Dataset entries
────────────────────────────────────────

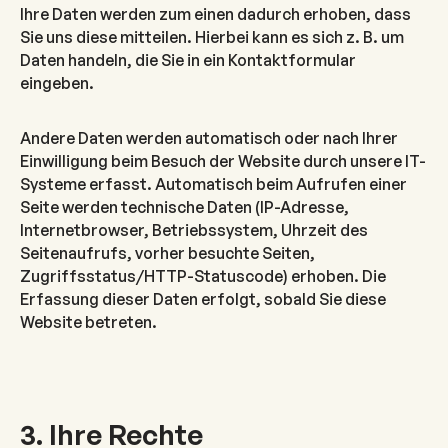
Ihre Daten werden zum einen dadurch erhoben, dass
Sie uns diese mitteilen. Hierbei kann es sich z. B. um
Daten handeln, die Sie in ein Kontaktformular
eingeben.
Andere Daten werden automatisch oder nach Ihrer
Einwilligung beim Besuch der Website durch unsere IT-
Systeme erfasst. Automatisch beim Aufrufen einer
Seite werden technische Daten (IP-Adresse,
Internetbrowser, Betriebssystem, Uhrzeit des
Seitenaufrufs, vorher besuchte Seiten,
Zugriffsstatus/HTTP-Statuscode) erhoben. Die
Erfassung dieser Daten erfolgt, sobald Sie diese
Website betreten.
3. Ihre Rechte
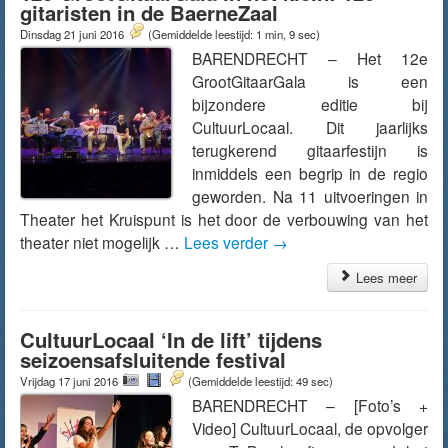
gitaristen in de BaerneZaal
Dinsdag 21 juni 2016
(Gemiddelde leestijd: 1 min, 9 sec)
BARENDRECHT – Het 12e
GrootGitaarGala is een
bijzondere editie bij
CultuurLocaal. Dit jaarlijks
terugkerend gitaarfestijn is
inmiddels een begrip in de regio
geworden. Na 11 uitvoeringen in
Theater het Kruispunt is het door de verbouwing van het
theater niet mogelijk …
Lees verder
→
Lees meer
CultuurLocaal ‘In de lift’ tijdens
seizoensafsluitende festival
Vrijdag 17 juni 2016
(Gemiddelde leestijd: 49 sec)
BARENDRECHT – [Foto’s +
Video] CultuurLocaal, de opvolger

────────────────────────────────────────

TASK STATEMENT: Rewrite the text of every row above, replacing each "Daten" with "Angaben" and keeping everything else unchanged. Leave the pictures out of your answer.

EXERCISE RESULT:
Ihre Angaben werden zum einen dadurch erhoben, dass
Sie uns diese mitteilen. Hierbei kann es sich z. B. um
Angaben handeln, die Sie in ein Kontaktformular
eingeben.
Andere Angaben werden automatisch oder nach Ihrer
Einwilligung beim Besuch der Website durch unsere IT-
Systeme erfasst. Automatisch beim Aufrufen einer
Seite werden technische Angaben (IP-Adresse,
Internetbrowser, Betriebssystem, Uhrzeit des
Seitenaufrufs, vorher besuchte Seiten,
Zugriffsstatus/HTTP-Statuscode) erhoben. Die
Erfassung dieser Angaben erfolgt, sobald Sie diese
Website betreten.
3. Ihre Rechte
gitaristen in de BaerneZaal
Dinsdag 21 juni 2016
(Gemiddelde leestijd: 1 min, 9 sec)
BARENDRECHT – Het 12e
GrootGitaarGala is een
bijzondere editie bij
CultuurLocaal. Dit jaarlijks
terugkerend gitaarfestijn is
inmiddels een begrip in de regio
geworden. Na 11 uitvoeringen in
Theater het Kruispunt is het door de verbouwing van het
theater niet mogelijk …
Lees verder
→
Lees meer
CultuurLocaal ‘In de lift’ tijdens
seizoensafsluitende festival
Vrijdag 17 juni 2016
(Gemiddelde leestijd: 49 sec)
BARENDRECHT – [Foto’s +
Video] CultuurLocaal, de opvolger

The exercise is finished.